(Recorded data)

--- START ---

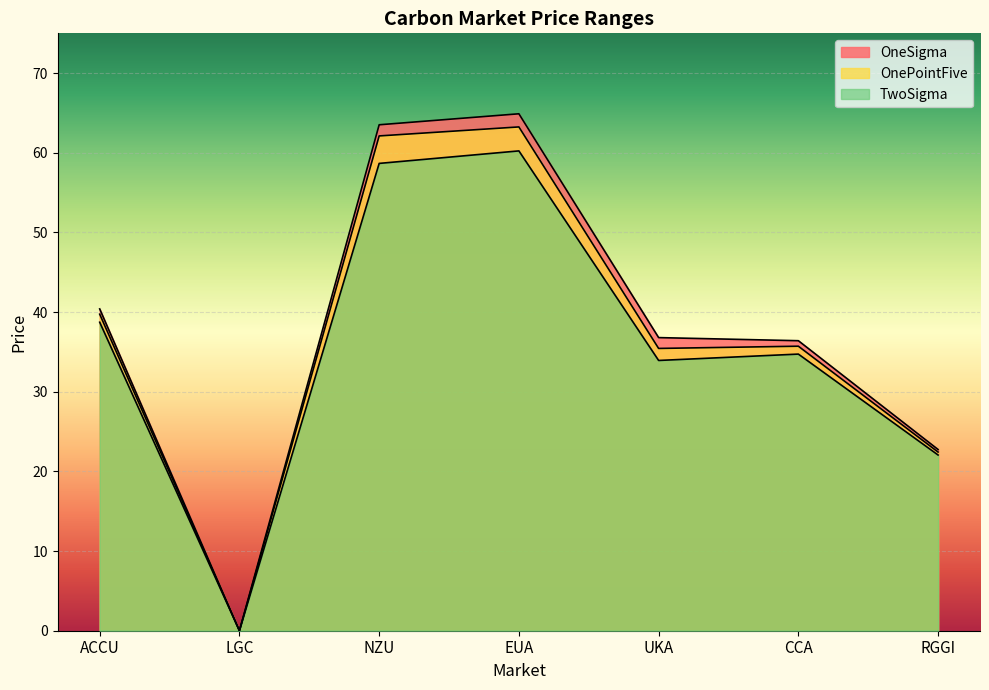

Reading left to right, what are all the values shown in this chart?

TwoSigma: ACCU=38.7	LGC=0.0	NZU=58.7	EUA=60.2	UKA=33.9	CCA=34.7	RGGI=22.1
OnePointFive: ACCU=39.7	LGC=0.0	NZU=62.1	EUA=63.2	UKA=35.4	CCA=35.7	RGGI=22.4
OneSigma: ACCU=40.4	LGC=0.0	NZU=63.5	EUA=64.9	UKA=36.8	CCA=36.4	RGGI=22.8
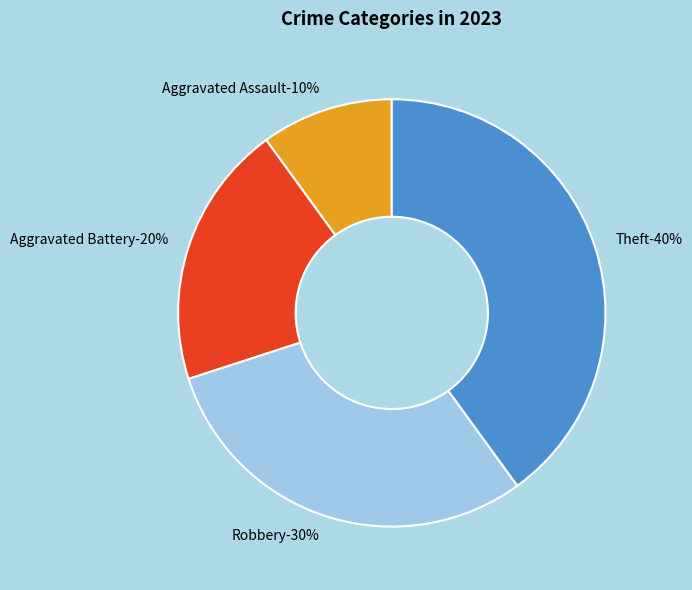

How many slices are in this pie chart?

4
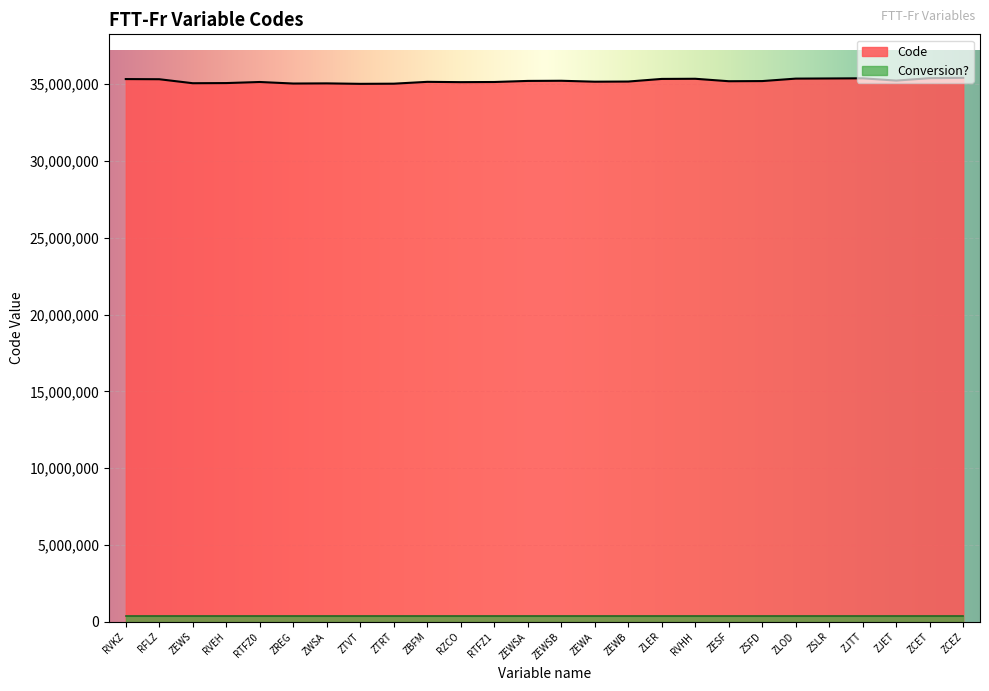

Reading right to left, transcribe all the data shown in this chart.

ZCEZ=35410000	ZCET=35390000	ZJET=35230000	ZJTT=35380000	ZSLR=35370000	ZLOD=35360000	ZSFD=35200000	ZESF=35190000	RVHH=35350000	ZLER=35340000	ZEWB=35170000	ZEWA=35160000	ZEWSB=35220000	ZEWSA=35210000	RTFZ1=35140000	RZCO=35130000	ZBFM=35150000	ZTRT=35030000	ZTVT=35020000	ZWSA=35050000	ZREG=35040000	RTFZ0=35140000	RVEH=35070000	ZEWS=35060000	RFLZ=35320000	RVKZ=35330000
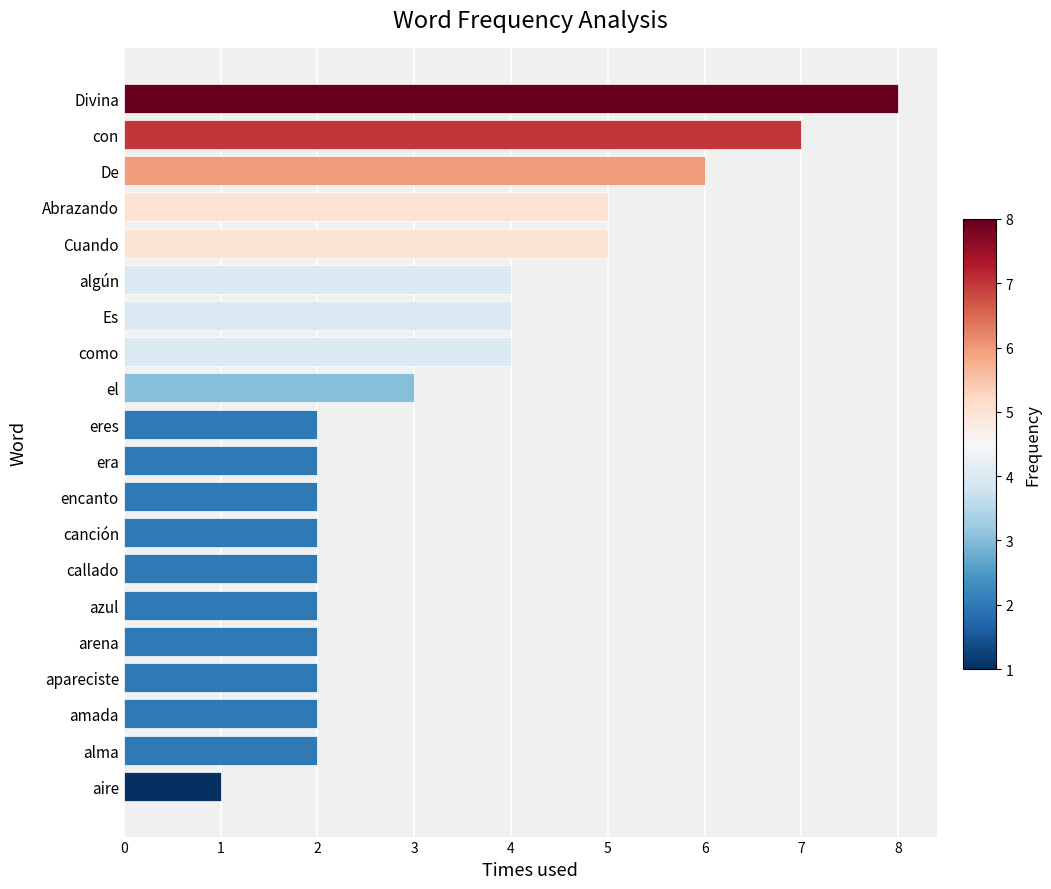

The value at algún is 2. True or false?

False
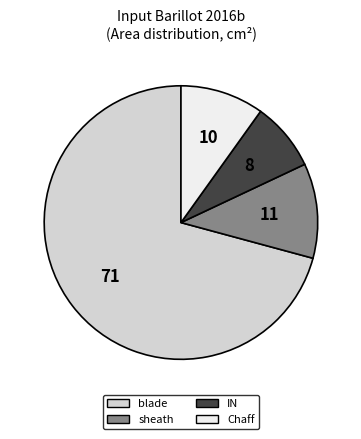

Is there any slice that represents more than half of the pie?

Yes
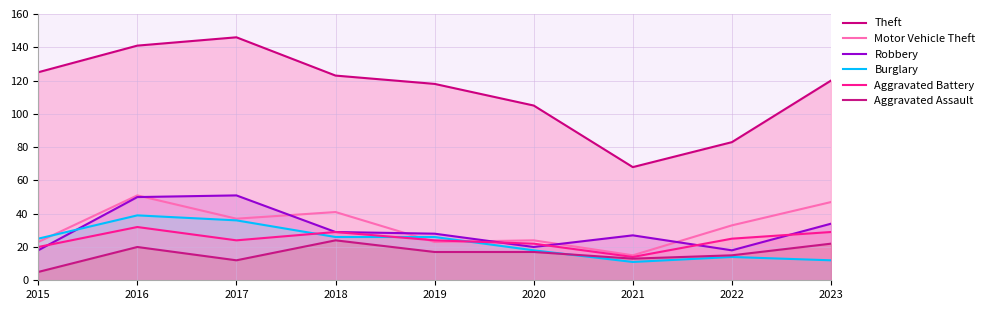

Between which two adjacent categories do Aggravated Battery and Motor Vehicle Theft first intersect?

2018 and 2019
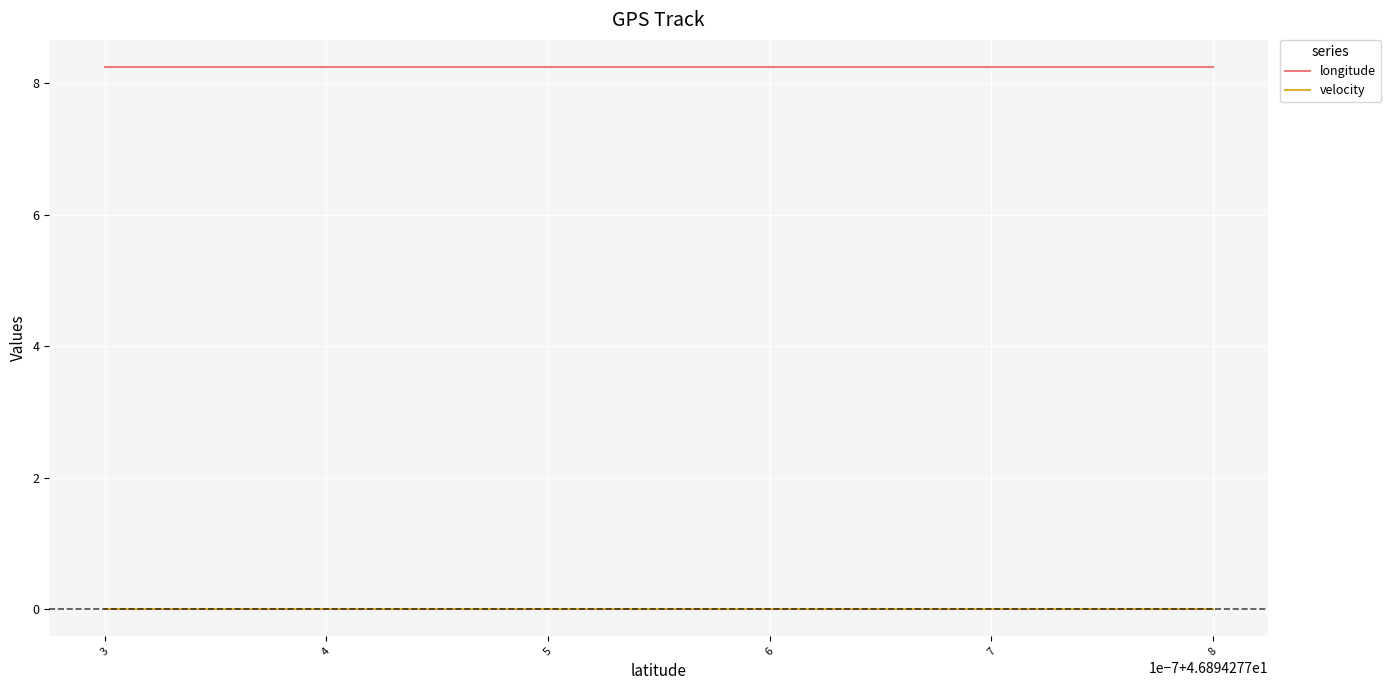

Rank the series by their average value, from highest to lowest.

longitude, velocity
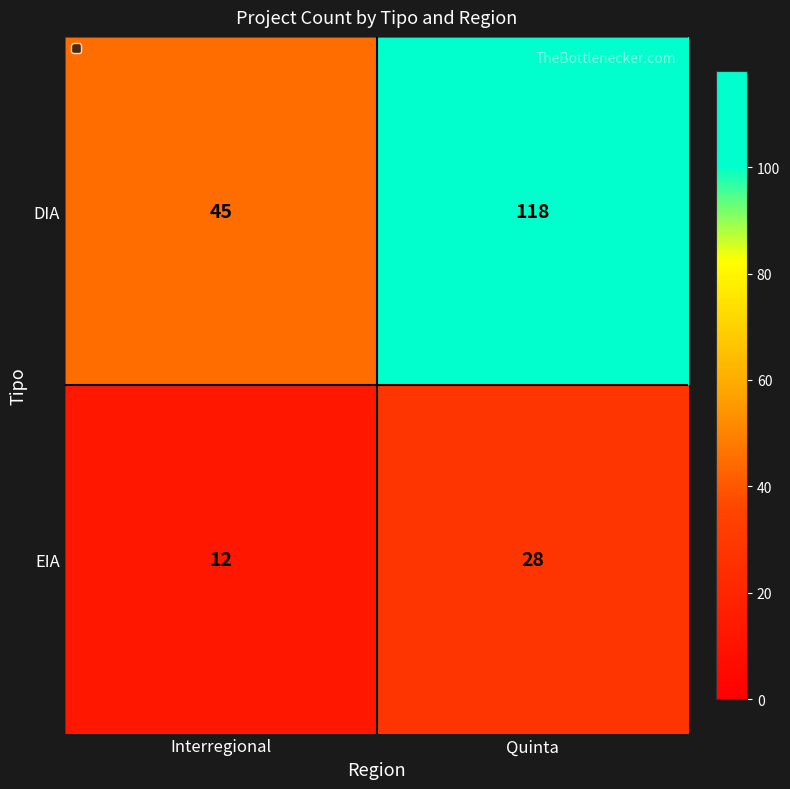

What is the maximum value shown in the chart?

118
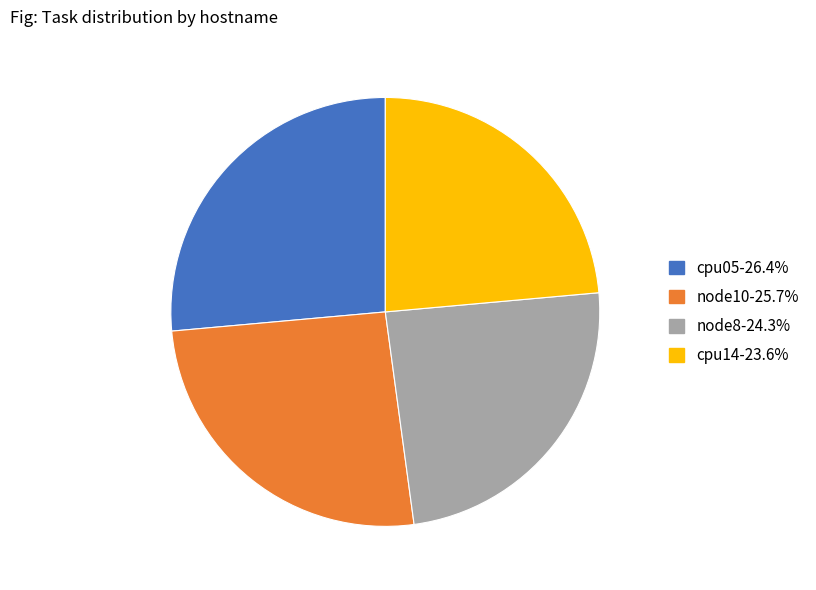

How many slices are in this pie chart?

4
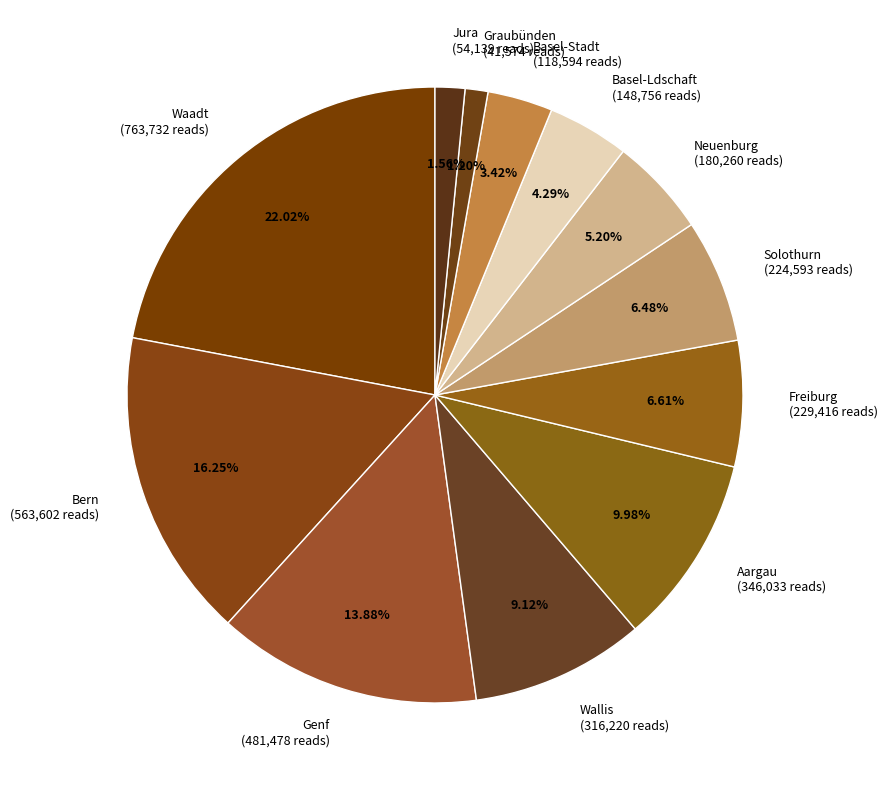

Which category has the biggest portion of the pie?

Waadt (763,732 reads)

--- END ---

■ **Aim of the exercise**: Rewrite every line of the rows above as a Markdown table with the columns No. and Line, numbering the lines in order. Skip blank lines and leave the pictures out.

■ **Output for this exercise**:
| No. | Line |
|---|---|
| 1 | Reading left to right, what are all the values shown in this chart? |
| 2 | TwoSigma: ACCU=38.7	LGC=0.0	NZU=58.7	EUA=60.2	UKA=33.9	CCA=34.7	RGGI=22.1 |
| 3 | OnePointFive: ACCU=39.7	LGC=0.0	NZU=62.1	EUA=63.2	UKA=35.4	CCA=35.7	RGGI=22.4 |
| 4 | OneSigma: ACCU=40.4	LGC=0.0	NZU=63.5	EUA=64.9	UKA=36.8	CCA=36.4	RGGI=22.8 |
| 5 | How many slices are in this pie chart? |
| 6 | 4 |
| 7 | Reading right to left, transcribe all the data shown in this chart. |
| 8 | ZCEZ=35410000	ZCET=35390000	ZJET=35230000	ZJTT=35380000	ZSLR=35370000	ZLOD=35360000	ZSFD=35200000	ZESF=35190000	RVHH=35350000	ZLER=35340000	ZEWB=35170000	ZEWA=35160000	ZEWSB=35220000	ZEWSA=35210000	RTFZ1=35140000	RZCO=35130000	ZBFM=35150000	ZTRT=35030000	ZTVT=35020000	ZWSA=35050000	ZREG=35040000	RTFZ0=35140000	RVEH=35070000	ZEWS=35060000	RFLZ=35320000	RVKZ=35330000 |
| 9 | The value at algún is 2. True or false? |
| 10 | False |
| 11 | Is there any slice that represents more than half of the pie? |
| 12 | Yes |
| 13 | Between which two adjacent categories do Aggravated Battery and Motor Vehicle Theft first intersect? |
| 14 | 2018 and 2019 |
| 15 | Rank the series by their average value, from highest to lowest. |
| 16 | longitude, velocity |
| 17 | What is the maximum value shown in the chart? |
| 18 | 118 |
| 19 | How many slices are in this pie chart? |
| 20 | 4 |
| 21 | Which category has the biggest portion of the pie? |
| 22 | Waadt (763,732 reads) |